In response to the annexation of Crimea, the global community spoke-out and responded strongly. The United Nations (UN) General Assembly, in resolution 68/262, voted overwhelmingly to rule the 2014 referendum and annexation invalid. Similarly, within the UN Security Council, a United States-sponsored resolution was proposed which would reaffirm Ukrainian sovereignty over Crimea. Russia vetoed this proposal. The response from individual states was also strong in condemnation. Australia – along with a substantial number of other states – imposed sanctions upon Russia, Crimea and Sevastopol in March 2014, which still remain in place today. A majority of countries also declared they would not recognise the annexation of Crimea and Sevastopol.

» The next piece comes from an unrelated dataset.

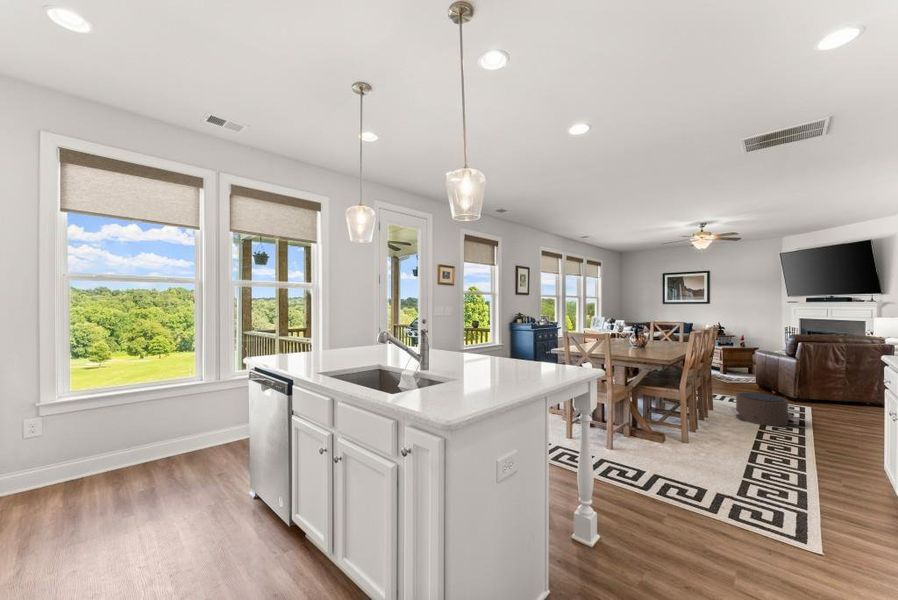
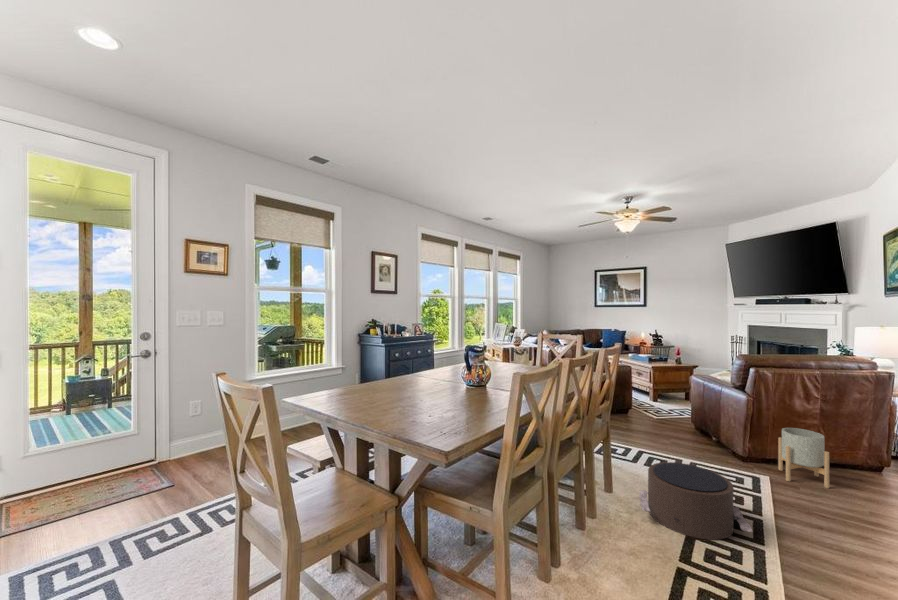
planter: none [818,379,850,413] -> present [778,428,829,488]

Since 2014, conflict has continued throughout the region. Russia has been backing – financially and militarily – pro-Russia separatist forces since the onset of the conflict. A notable element of the separatist forces is the Russian Night Wolves motorcycle organisation. The Night Wolves are documented to have actively participated in the annexation of Crimea and Sevastopol. The current leader of the Night Wolves, Alexander Zaldostanov, was awarded a Russian Medal “For the Return of Crimea” in 2014, personally by Vladimir Putin, for his ‘efforts’ during the annexation. 3
Furthermore, Russian forces have also had direct involvement in the conflict. As early as November 2014, NATO announced that Russia was deploying nuclear-capable weaponry into the Peninsula. Russia was supplying vast amounts of personnel and equipment, including Buk missile systems. In this conflict, pro-Russia forces have also attempted to push north, into the Donetsk Oblast. This movement north was revealed in 2014 Ukrainian Security Service phone intercepts to be largely for the purpose of securing electricity, water and gas self-sufficiency.

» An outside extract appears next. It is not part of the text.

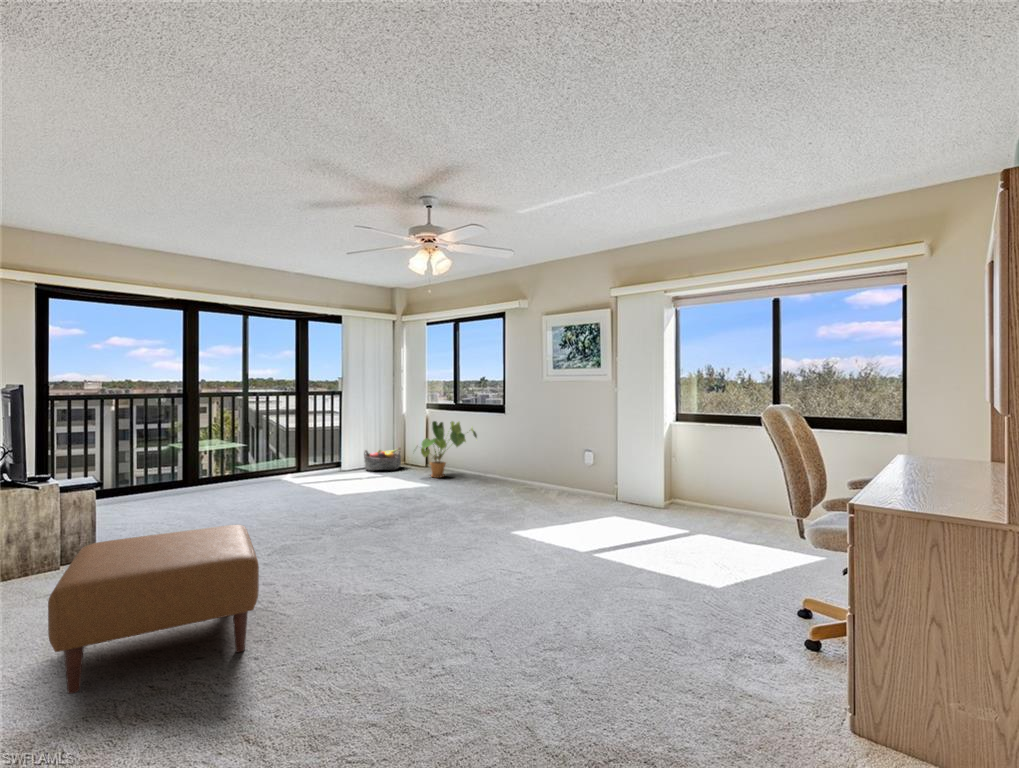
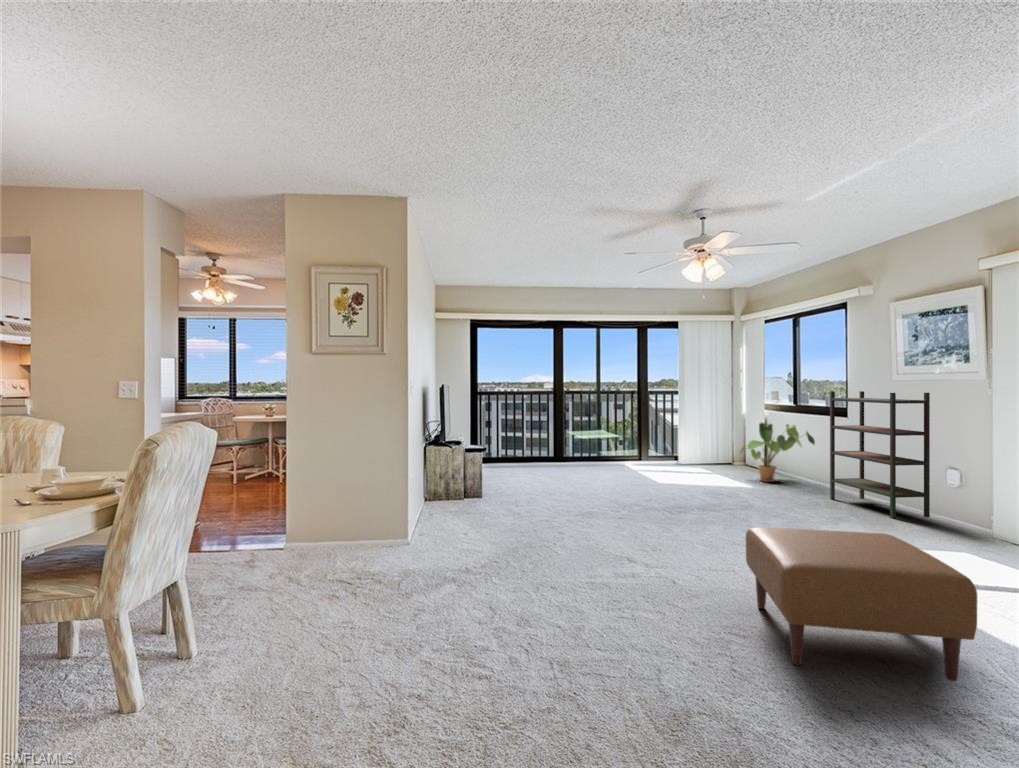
bookshelf: none [500,390,574,496] -> present [830,391,930,518]
basket: present [364,447,401,470] -> none [698,448,737,470]
ottoman: present [48,525,259,694] -> present [746,527,977,681]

This crisis on the Crimean Peninsula has fundamentally destabilised the region. The UN Office of the High Commissioner for Human Rights estimates some 13,000 people have been killed in the Crimean conflict from 2014 to February 2019. It also estimates that more than 3,300 of these were civilian deaths. This conflict also directly led to the death of 298 lives onboard MH-17. Russia still maintains claim to the region and has approximately 30,000 military personnel in Crimea and Sevastopol, which will almost certainly ensure military posturing and conflict will continue into the future. The problem is that Crimea is not a simply rectified issue. No state – including Russia – really wants conflict within the region, but simultaneously, each involved state holds a steadfast position. Compromises and back-downs are difficult to achieve, meaning, potentially this Crimean Peninsula stalemate will remain for the foreseeable future.